Problem statement: Only one span of the listing below should come back. It runs from the line with "thumb ip: (410, 294)" through the line with "pinky pip: (371, 224)", and each of its lines must be reproduced exactly.

Data extracts:
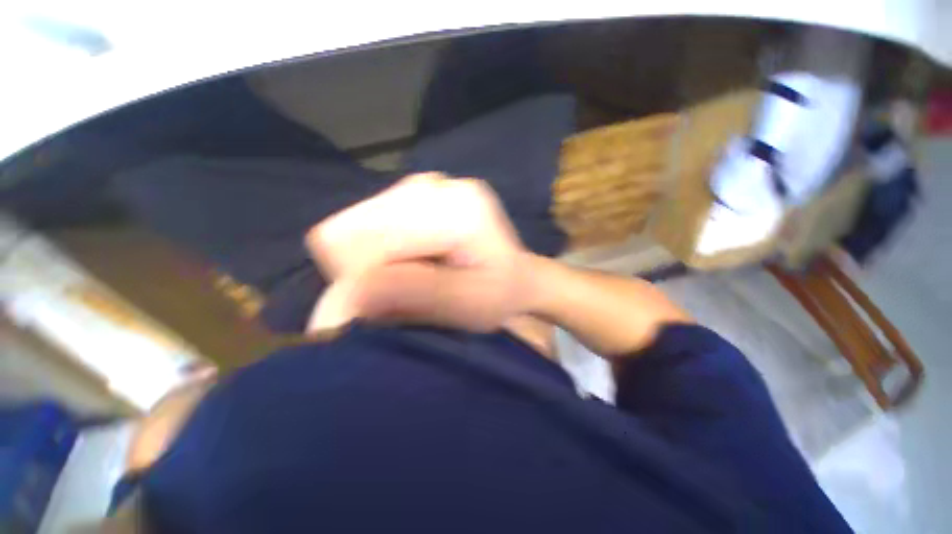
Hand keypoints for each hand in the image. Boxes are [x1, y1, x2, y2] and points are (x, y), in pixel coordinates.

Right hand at [305, 173, 531, 332]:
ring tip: (413, 277)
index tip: (382, 306)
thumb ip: (410, 294)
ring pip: (357, 226)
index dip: (357, 280)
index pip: (359, 237)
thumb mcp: (466, 304)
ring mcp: (424, 184)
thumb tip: (339, 301)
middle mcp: (435, 185)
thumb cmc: (500, 295)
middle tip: (402, 292)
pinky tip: (414, 261)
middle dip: (365, 271)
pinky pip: (371, 224)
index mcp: (455, 208)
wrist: (517, 276)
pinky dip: (382, 250)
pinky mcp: (416, 192)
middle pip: (352, 229)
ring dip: (374, 262)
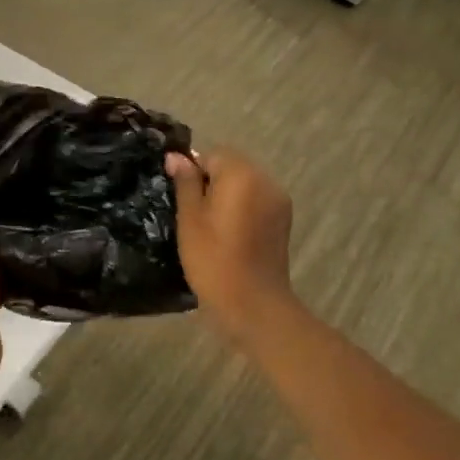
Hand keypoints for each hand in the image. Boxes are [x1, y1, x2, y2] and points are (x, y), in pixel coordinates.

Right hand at [166, 149, 298, 339]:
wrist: (253, 304)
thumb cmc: (213, 259)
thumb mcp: (190, 219)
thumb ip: (185, 183)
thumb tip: (176, 157)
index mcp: (242, 174)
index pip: (212, 154)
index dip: (193, 172)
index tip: (183, 200)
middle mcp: (266, 179)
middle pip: (232, 166)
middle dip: (212, 182)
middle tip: (194, 214)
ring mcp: (278, 200)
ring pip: (246, 184)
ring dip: (228, 195)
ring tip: (212, 226)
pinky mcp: (283, 220)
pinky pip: (257, 201)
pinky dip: (243, 208)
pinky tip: (231, 234)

Exercise answer:
thumb ip: (410, 294)
ring pip: (357, 226)
index dip: (357, 280)
index pip: (359, 237)
thumb mcp: (466, 304)
ring mcp: (424, 184)
thumb tip: (339, 301)
middle mcp: (435, 185)
thumb cmc: (500, 295)
middle tip: (402, 292)
pinky tip: (414, 261)
middle dip: (365, 271)
pinky pip: (371, 224)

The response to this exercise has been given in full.